§ PROBLEM DESCRIPTION: Reproduce verbatim the lines in the rows below, from the line with "tovább virágzik majd" up to and including the line with "Környezetvédelem".

--- START ---

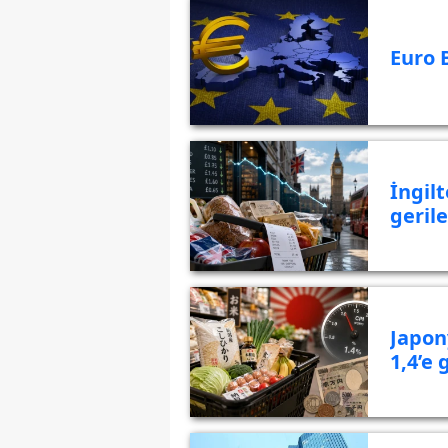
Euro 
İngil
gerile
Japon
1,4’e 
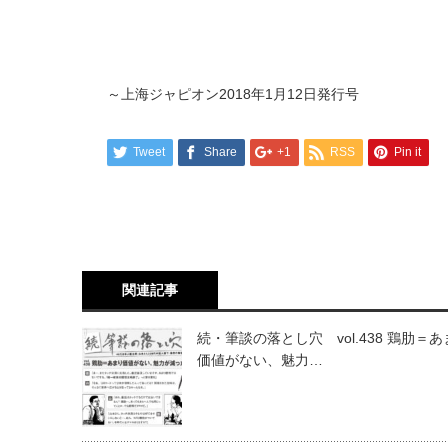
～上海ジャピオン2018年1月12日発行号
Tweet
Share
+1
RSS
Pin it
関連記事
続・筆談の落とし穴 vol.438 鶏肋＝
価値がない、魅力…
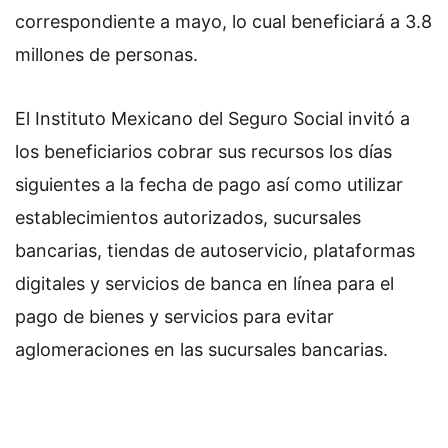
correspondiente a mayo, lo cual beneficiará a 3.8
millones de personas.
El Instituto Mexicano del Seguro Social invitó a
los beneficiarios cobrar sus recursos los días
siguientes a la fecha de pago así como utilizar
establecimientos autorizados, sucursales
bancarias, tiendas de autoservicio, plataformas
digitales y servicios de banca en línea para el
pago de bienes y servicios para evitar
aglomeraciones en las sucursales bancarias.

--- END ---
--- START ---

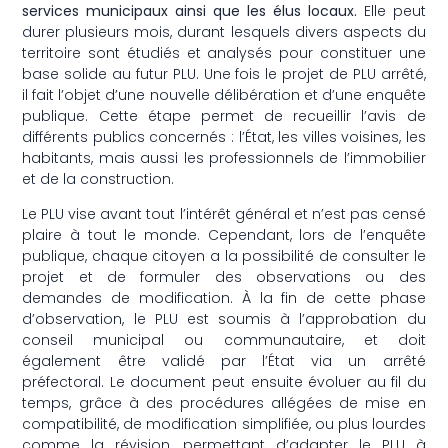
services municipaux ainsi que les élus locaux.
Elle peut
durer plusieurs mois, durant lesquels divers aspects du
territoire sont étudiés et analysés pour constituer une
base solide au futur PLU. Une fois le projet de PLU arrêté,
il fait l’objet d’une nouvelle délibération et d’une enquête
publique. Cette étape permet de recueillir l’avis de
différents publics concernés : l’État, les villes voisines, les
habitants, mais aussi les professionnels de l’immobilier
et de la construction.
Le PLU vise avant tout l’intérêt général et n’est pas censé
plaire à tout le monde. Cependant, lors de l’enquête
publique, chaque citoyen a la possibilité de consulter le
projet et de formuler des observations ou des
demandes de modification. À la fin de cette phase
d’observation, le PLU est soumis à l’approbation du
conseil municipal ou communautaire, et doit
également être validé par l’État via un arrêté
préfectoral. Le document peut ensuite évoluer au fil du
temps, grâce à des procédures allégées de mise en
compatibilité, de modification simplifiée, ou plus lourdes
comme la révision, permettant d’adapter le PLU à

--- END ---
--- START ---

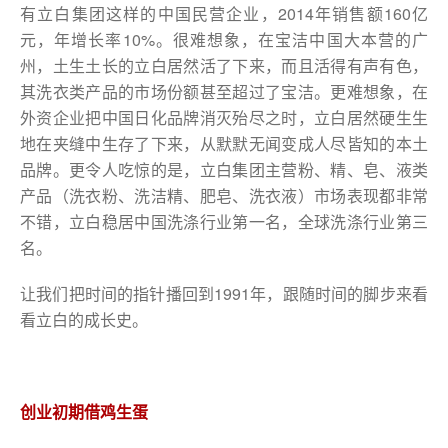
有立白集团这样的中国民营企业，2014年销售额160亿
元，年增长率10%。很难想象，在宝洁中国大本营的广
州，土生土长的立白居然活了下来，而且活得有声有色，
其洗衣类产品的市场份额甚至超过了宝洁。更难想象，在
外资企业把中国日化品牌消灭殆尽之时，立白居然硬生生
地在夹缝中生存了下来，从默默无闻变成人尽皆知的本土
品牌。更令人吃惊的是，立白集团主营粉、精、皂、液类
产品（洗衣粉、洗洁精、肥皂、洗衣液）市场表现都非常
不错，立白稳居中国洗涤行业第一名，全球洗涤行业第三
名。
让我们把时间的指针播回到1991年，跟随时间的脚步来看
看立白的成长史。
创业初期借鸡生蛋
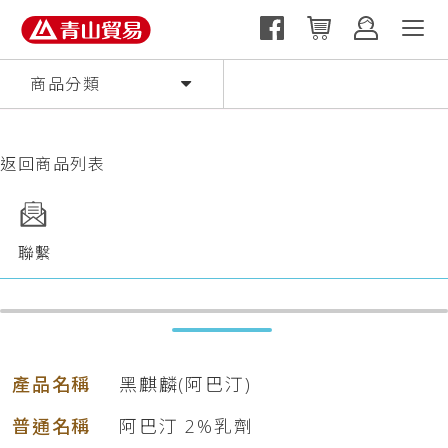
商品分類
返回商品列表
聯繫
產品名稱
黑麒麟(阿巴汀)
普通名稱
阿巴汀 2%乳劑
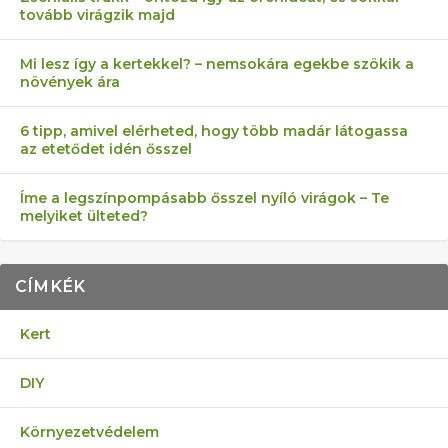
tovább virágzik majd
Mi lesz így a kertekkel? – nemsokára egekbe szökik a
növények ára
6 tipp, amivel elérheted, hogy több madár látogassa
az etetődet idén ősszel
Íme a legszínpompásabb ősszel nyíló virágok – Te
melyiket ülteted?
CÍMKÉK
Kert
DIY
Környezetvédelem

--- END ---

§ TASK RESULT:
tovább virágzik majd
Mi lesz így a kertekkel? – nemsokára egekbe szökik a
növények ára
6 tipp, amivel elérheted, hogy több madár látogassa
az etetődet idén ősszel
Íme a legszínpompásabb ősszel nyíló virágok – Te
melyiket ülteted?
CÍMKÉK
Kert
DIY
Környezetvédelem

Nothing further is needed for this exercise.